Put the Instruction Before the Data
What it is
A prompt-structuring habit where you state the instruction first, then paste the long data — the document, code, or transcript — clearly separated below it, rather than burying the ask at the end of a wall of text.
Why it works
When the data comes first and the instruction last, Claude reads a long block with no idea what it's looking for, then discovers the task. Leading with the instruction tells it what to attend to as it reads, and a clear delimiter (a heading, triple backticks, XML-style tags) stops the data and the instruction from blurring together. It's a small ordering change that measurably improves adherence on long inputs.
When to use it
Any prompt with a substantial block of pasted content — summarise this, extract from this, review this. The longer the input, the more the ordering helps.
When not to use it
Short prompts where there's no real 'data' block to separate. Structuring a one-liner is pointless overhead.
Prompt
<Your instruction, stated fully and first.>
Here is the <document / code / transcript> to work on:
"""
<paste the long content between clear delimiters>
"""
Apply the instruction above to the content between the quotes only.Example
Instead of pasting a 5-page contract and then typing 'find the termination clauses', you write the instruction first, then the contract inside triple quotes.
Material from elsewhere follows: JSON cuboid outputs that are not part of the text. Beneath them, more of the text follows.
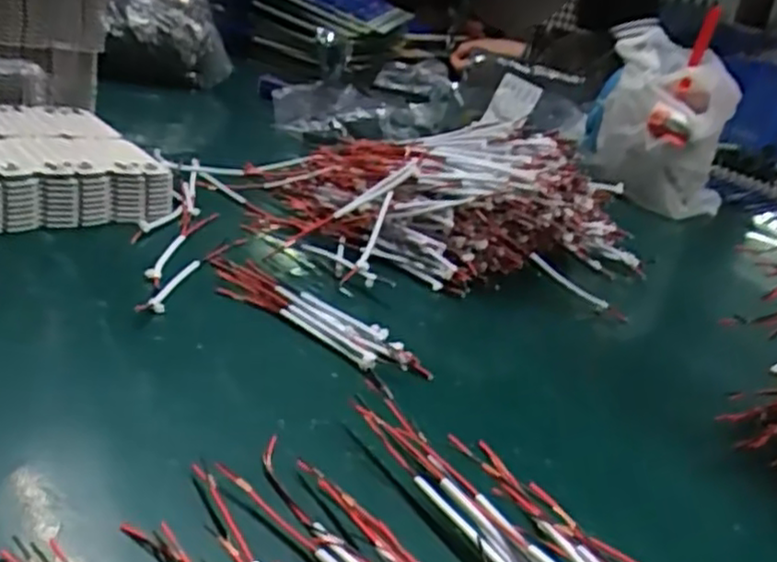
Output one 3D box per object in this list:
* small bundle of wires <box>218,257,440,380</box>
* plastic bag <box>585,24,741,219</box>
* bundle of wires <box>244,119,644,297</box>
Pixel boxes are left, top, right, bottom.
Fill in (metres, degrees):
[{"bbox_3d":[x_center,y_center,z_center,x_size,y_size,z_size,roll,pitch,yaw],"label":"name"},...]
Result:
[{"bbox_3d":[-0.050,0.021,0.464,0.166,0.017,0.040,26,30,25],"label":"small bundle of wires"},{"bbox_3d":[0.310,-0.173,0.835,0.158,0.180,0.142,21,28,16],"label":"plastic bag"},{"bbox_3d":[0.054,-0.072,0.599,0.346,0.089,0.207,12,27,-1],"label":"bundle of wires"}]

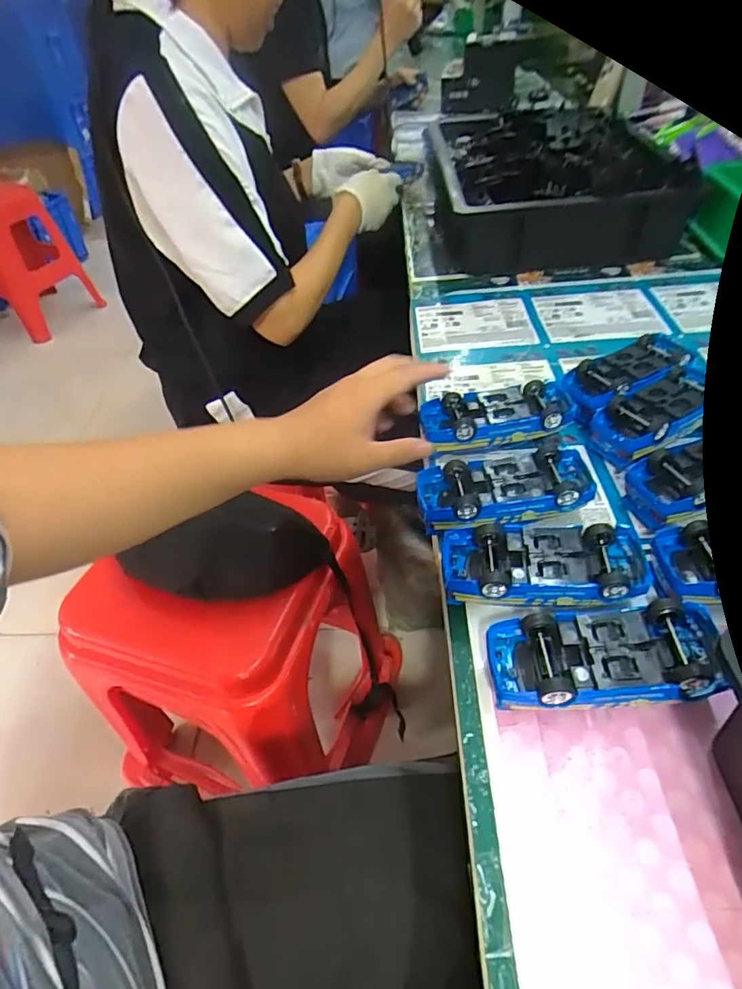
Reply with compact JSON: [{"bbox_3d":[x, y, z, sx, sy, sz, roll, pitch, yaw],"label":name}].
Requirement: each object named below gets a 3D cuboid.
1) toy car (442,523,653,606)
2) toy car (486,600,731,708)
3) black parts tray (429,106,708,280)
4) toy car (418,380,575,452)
[{"bbox_3d":[0.120,0.053,0.375,0.138,0.038,0.061,1,46,6],"label":"toy car"},{"bbox_3d":[0.142,0.102,0.326,0.132,0.048,0.053,-3,45,1],"label":"toy car"},{"bbox_3d":[0.284,-0.515,0.892,0.330,0.108,0.464,-1,46,3],"label":"black parts tray"},{"bbox_3d":[0.116,-0.065,0.495,0.132,0.049,0.056,-9,46,-5],"label":"toy car"}]

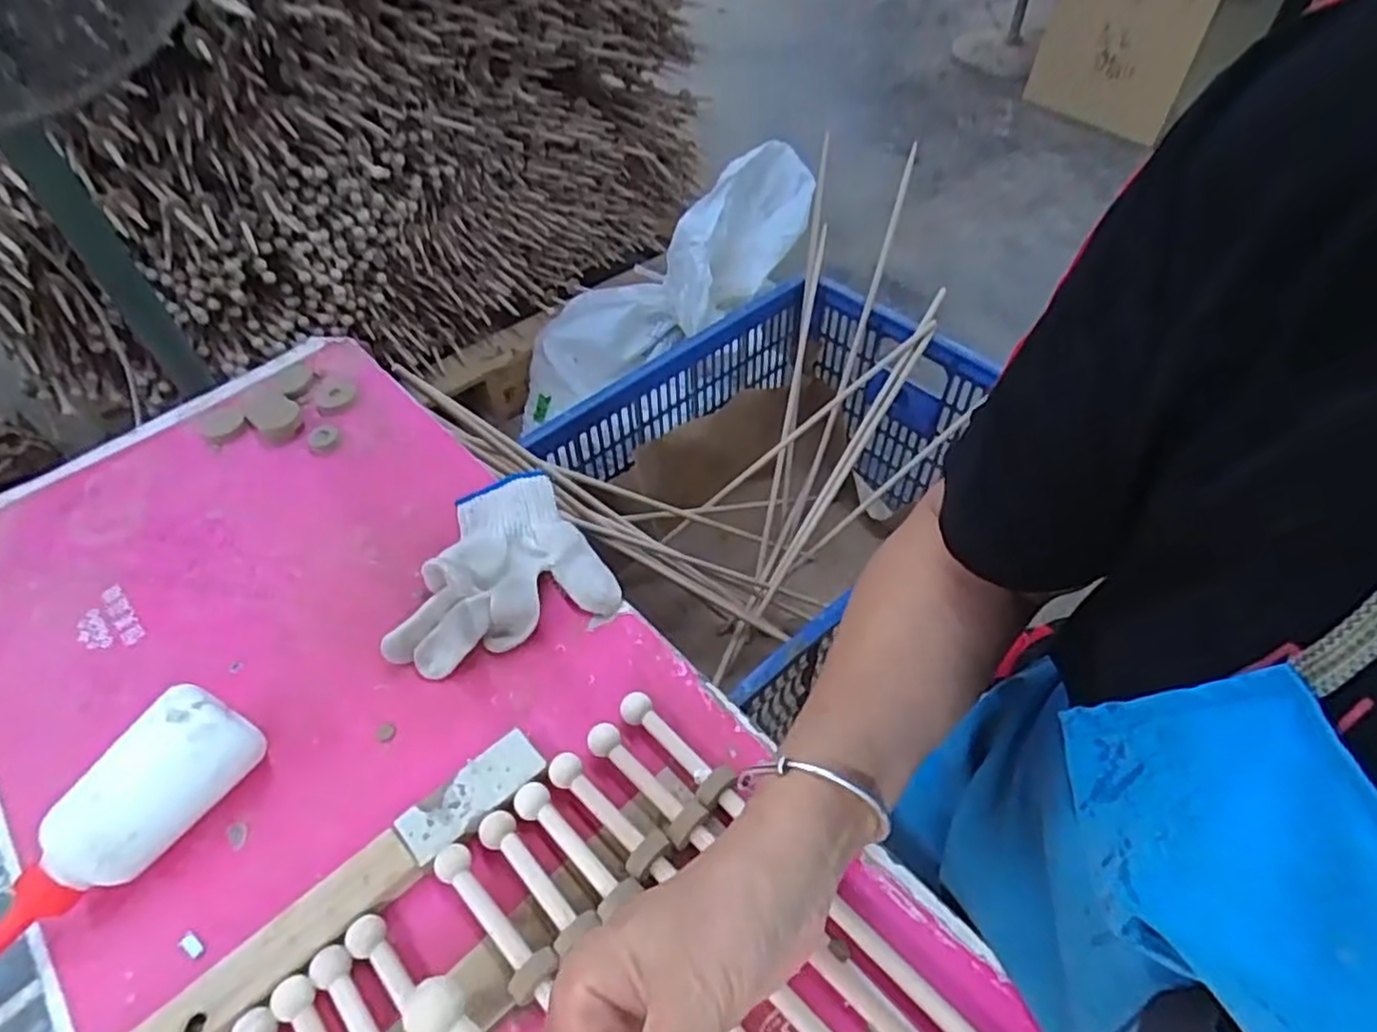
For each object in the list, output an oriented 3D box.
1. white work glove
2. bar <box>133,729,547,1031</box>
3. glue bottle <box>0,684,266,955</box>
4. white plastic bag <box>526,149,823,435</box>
[{"bbox_3d":[-0.138,0.024,0.489,0.145,0.063,0.128,-20,52,-14],"label":"white work glove"},{"bbox_3d":[-0.198,0.215,0.364,0.284,0.018,0.031,-37,58,-25],"label":"bar"},{"bbox_3d":[-0.311,0.174,0.382,0.051,0.055,0.173,32,70,25],"label":"glue bottle"},{"bbox_3d":[-0.065,-0.433,1.378,0.697,0.194,0.249,-34,49,18],"label":"white plastic bag"}]

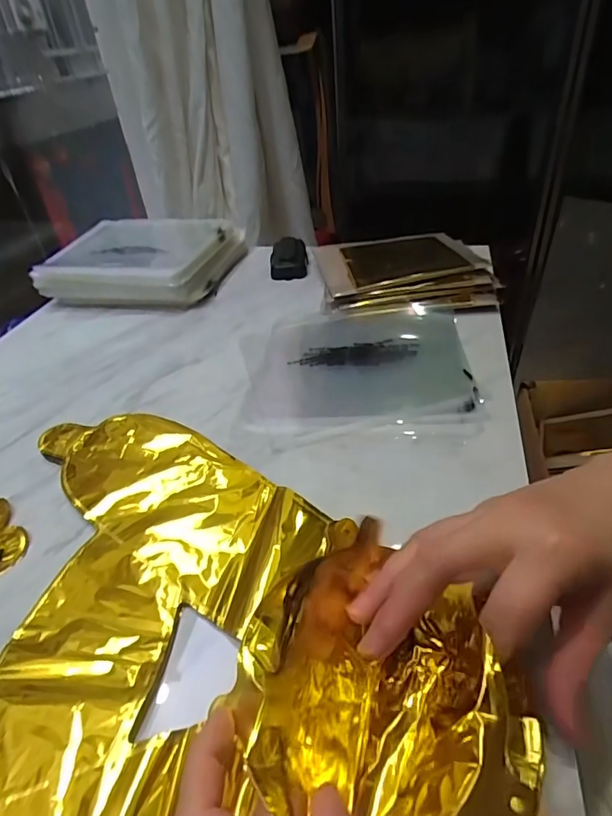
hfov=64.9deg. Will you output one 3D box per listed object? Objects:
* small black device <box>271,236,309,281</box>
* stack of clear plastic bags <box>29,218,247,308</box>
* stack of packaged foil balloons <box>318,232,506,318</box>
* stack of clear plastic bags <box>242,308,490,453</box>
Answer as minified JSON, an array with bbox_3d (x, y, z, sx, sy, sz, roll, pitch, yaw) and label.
[{"bbox_3d":[-0.025,-0.218,0.703,0.054,0.031,0.099,-6,38,0],"label":"small black device"},{"bbox_3d":[-0.229,-0.220,0.706,0.233,0.059,0.229,5,39,14],"label":"stack of clear plastic bags"},{"bbox_3d":[0.122,-0.176,0.616,0.196,0.036,0.200,-5,38,2],"label":"stack of packaged foil balloons"},{"bbox_3d":[0.047,-0.041,0.478,0.224,0.012,0.218,-3,38,5],"label":"stack of clear plastic bags"}]

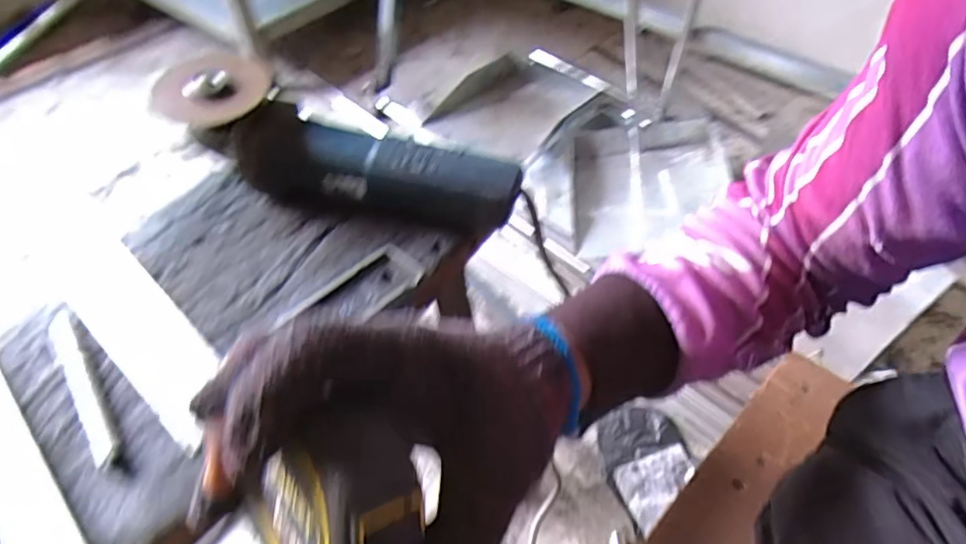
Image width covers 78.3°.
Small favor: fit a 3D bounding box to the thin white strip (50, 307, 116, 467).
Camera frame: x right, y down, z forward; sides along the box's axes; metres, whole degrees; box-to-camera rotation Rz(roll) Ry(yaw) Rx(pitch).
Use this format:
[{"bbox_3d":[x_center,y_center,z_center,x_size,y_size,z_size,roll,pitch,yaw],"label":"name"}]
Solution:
[{"bbox_3d":[-0.268,0.072,0.394,0.017,0.007,0.146,-32,55,-22],"label":"thin white strip"}]

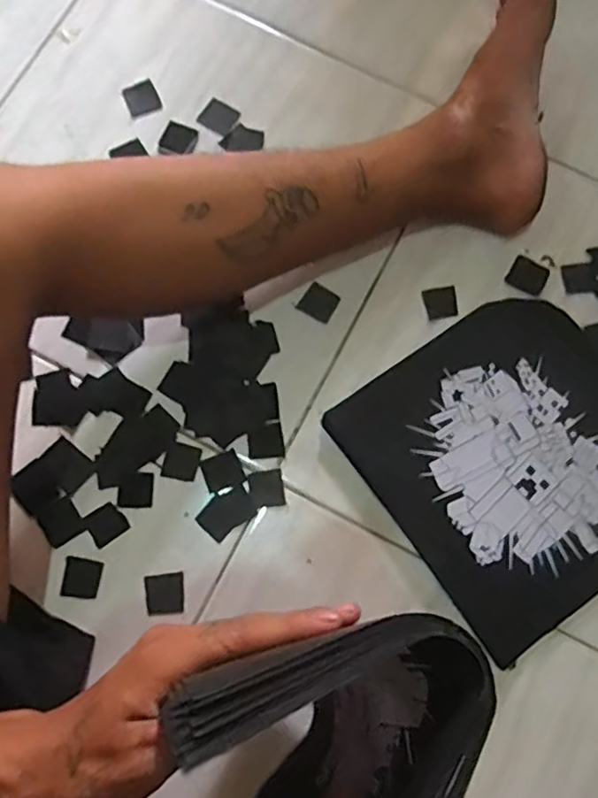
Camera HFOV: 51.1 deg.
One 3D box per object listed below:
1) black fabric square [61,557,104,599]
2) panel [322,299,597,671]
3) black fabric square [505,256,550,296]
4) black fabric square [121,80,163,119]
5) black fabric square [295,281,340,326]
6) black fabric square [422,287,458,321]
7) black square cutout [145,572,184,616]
[{"bbox_3d":[-0.181,0.150,0.521,0.031,0.004,0.031,5,77,0],"label":"black fabric square"},{"bbox_3d":[0.192,0.051,0.548,0.242,0.013,0.253,-35,82,-8],"label":"panel"},{"bbox_3d":[0.215,-0.116,0.587,0.035,0.004,0.034,28,78,5],"label":"black fabric square"},{"bbox_3d":[-0.154,-0.294,0.614,0.032,0.008,0.034,-25,79,-6],"label":"black fabric square"},{"bbox_3d":[0.019,-0.089,0.578,0.032,0.004,0.031,30,78,6],"label":"black fabric square"},{"bbox_3d":[0.132,-0.089,0.581,0.029,0.004,0.029,-9,78,-3],"label":"black fabric square"},{"bbox_3d":[-0.112,0.163,0.522,0.031,0.004,0.033,-6,77,-2],"label":"black square cutout"}]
Claude reads the whole contract already knowing to watch for termination language, and the extraction is sharper.
Advanced version
For prompts with several parts — instruction, data, examples, constraints — give each its own labelled section with delimiters. Explicit sections let you paste huge inputs without Claude losing track of which part is the task and which is the material.
Common mistakes
- Sandwiching the instruction in the middle of the data, where it's easiest to overlook.
- Using no delimiter, so a document that itself contains instruction-like sentences gets confused with your actual ask.
- Repeating the instruction three times instead of stating it once, clearly, at the top.